▶ [Exercise inputs]:

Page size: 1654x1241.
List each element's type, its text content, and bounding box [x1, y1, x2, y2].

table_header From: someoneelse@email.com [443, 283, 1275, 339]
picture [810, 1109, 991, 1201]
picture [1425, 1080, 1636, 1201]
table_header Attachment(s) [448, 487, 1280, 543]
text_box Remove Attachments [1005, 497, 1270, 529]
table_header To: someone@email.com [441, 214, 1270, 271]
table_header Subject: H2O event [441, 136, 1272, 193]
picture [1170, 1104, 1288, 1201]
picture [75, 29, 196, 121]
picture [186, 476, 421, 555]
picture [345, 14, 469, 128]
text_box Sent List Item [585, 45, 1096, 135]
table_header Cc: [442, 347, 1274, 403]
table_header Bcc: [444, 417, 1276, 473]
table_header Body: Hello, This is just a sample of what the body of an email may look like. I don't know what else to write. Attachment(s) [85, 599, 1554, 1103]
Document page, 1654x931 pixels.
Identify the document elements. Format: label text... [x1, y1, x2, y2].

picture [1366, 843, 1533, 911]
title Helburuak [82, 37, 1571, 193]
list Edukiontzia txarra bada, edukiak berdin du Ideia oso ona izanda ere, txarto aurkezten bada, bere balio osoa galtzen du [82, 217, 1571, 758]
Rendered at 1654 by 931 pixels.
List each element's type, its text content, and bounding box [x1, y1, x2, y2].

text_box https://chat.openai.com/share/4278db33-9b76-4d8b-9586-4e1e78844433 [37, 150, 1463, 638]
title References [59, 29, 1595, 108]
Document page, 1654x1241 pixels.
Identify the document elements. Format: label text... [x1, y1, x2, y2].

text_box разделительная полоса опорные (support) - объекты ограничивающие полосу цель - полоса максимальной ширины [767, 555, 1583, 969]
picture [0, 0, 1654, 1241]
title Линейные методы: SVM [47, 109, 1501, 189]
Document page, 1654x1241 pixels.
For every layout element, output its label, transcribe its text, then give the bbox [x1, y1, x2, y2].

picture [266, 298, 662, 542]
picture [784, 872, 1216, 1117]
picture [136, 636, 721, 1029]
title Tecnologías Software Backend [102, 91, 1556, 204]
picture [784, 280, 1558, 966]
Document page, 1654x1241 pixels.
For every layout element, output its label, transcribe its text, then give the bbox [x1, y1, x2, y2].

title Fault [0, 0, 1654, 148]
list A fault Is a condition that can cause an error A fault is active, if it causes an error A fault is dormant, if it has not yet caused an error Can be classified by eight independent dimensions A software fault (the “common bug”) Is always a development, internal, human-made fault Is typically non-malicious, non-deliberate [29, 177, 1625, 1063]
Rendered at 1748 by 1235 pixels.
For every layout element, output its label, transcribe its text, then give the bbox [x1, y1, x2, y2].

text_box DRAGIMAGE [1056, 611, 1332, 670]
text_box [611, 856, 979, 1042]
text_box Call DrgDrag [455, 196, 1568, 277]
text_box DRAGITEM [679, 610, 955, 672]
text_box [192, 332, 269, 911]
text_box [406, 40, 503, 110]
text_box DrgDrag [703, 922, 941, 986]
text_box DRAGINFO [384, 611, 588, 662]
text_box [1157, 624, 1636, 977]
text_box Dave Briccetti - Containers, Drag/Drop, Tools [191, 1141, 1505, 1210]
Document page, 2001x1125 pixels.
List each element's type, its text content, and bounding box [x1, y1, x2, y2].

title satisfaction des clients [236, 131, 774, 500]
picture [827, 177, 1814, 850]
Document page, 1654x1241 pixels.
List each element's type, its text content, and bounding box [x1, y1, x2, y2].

▶ [Task requirements]: Copy out all of the lines above without changing a single character.

▶ [Finished answer]:
Page size: 1654x1241.
List each element's type, its text content, and bounding box [x1, y1, x2, y2].

table_header From: someoneelse@email.com [443, 283, 1275, 339]
picture [810, 1109, 991, 1201]
picture [1425, 1080, 1636, 1201]
table_header Attachment(s) [448, 487, 1280, 543]
text_box Remove Attachments [1005, 497, 1270, 529]
table_header To: someone@email.com [441, 214, 1270, 271]
table_header Subject: H2O event [441, 136, 1272, 193]
picture [1170, 1104, 1288, 1201]
picture [75, 29, 196, 121]
picture [186, 476, 421, 555]
picture [345, 14, 469, 128]
text_box Sent List Item [585, 45, 1096, 135]
table_header Cc: [442, 347, 1274, 403]
table_header Bcc: [444, 417, 1276, 473]
table_header Body: Hello, This is just a sample of what the body of an email may look like. I don't know what else to write. Attachment(s) [85, 599, 1554, 1103]
Document page, 1654x931 pixels.
Identify the document elements. Format: label text... [x1, y1, x2, y2].

picture [1366, 843, 1533, 911]
title Helburuak [82, 37, 1571, 193]
list Edukiontzia txarra bada, edukiak berdin du Ideia oso ona izanda ere, txarto aurkezten bada, bere balio osoa galtzen du [82, 217, 1571, 758]
Rendered at 1654 by 931 pixels.
List each element's type, its text content, and bounding box [x1, y1, x2, y2].

text_box https://chat.openai.com/share/4278db33-9b76-4d8b-9586-4e1e78844433 [37, 150, 1463, 638]
title References [59, 29, 1595, 108]
Document page, 1654x1241 pixels.
Identify the document elements. Format: label text... [x1, y1, x2, y2].

text_box разделительная полоса опорные (support) - объекты ограничивающие полосу цель - полоса максимальной ширины [767, 555, 1583, 969]
picture [0, 0, 1654, 1241]
title Линейные методы: SVM [47, 109, 1501, 189]
Document page, 1654x1241 pixels.
For every layout element, output its label, transcribe its text, then give the bbox [x1, y1, x2, y2].

picture [266, 298, 662, 542]
picture [784, 872, 1216, 1117]
picture [136, 636, 721, 1029]
title Tecnologías Software Backend [102, 91, 1556, 204]
picture [784, 280, 1558, 966]
Document page, 1654x1241 pixels.
For every layout element, output its label, transcribe its text, then give the bbox [x1, y1, x2, y2].

title Fault [0, 0, 1654, 148]
list A fault Is a condition that can cause an error A fault is active, if it causes an error A fault is dormant, if it has not yet caused an error Can be classified by eight independent dimensions A software fault (the “common bug”) Is always a development, internal, human-made fault Is typically non-malicious, non-deliberate [29, 177, 1625, 1063]
Rendered at 1748 by 1235 pixels.
For every layout element, output its label, transcribe its text, then give the bbox [x1, y1, x2, y2].

text_box DRAGIMAGE [1056, 611, 1332, 670]
text_box [611, 856, 979, 1042]
text_box Call DrgDrag [455, 196, 1568, 277]
text_box DRAGITEM [679, 610, 955, 672]
text_box [192, 332, 269, 911]
text_box [406, 40, 503, 110]
text_box DrgDrag [703, 922, 941, 986]
text_box DRAGINFO [384, 611, 588, 662]
text_box [1157, 624, 1636, 977]
text_box Dave Briccetti - Containers, Drag/Drop, Tools [191, 1141, 1505, 1210]
Document page, 2001x1125 pixels.
List each element's type, its text content, and bounding box [x1, y1, x2, y2].

title satisfaction des clients [236, 131, 774, 500]
picture [827, 177, 1814, 850]
Document page, 1654x1241 pixels.
List each element's type, its text content, and bounding box [x1, y1, x2, y2].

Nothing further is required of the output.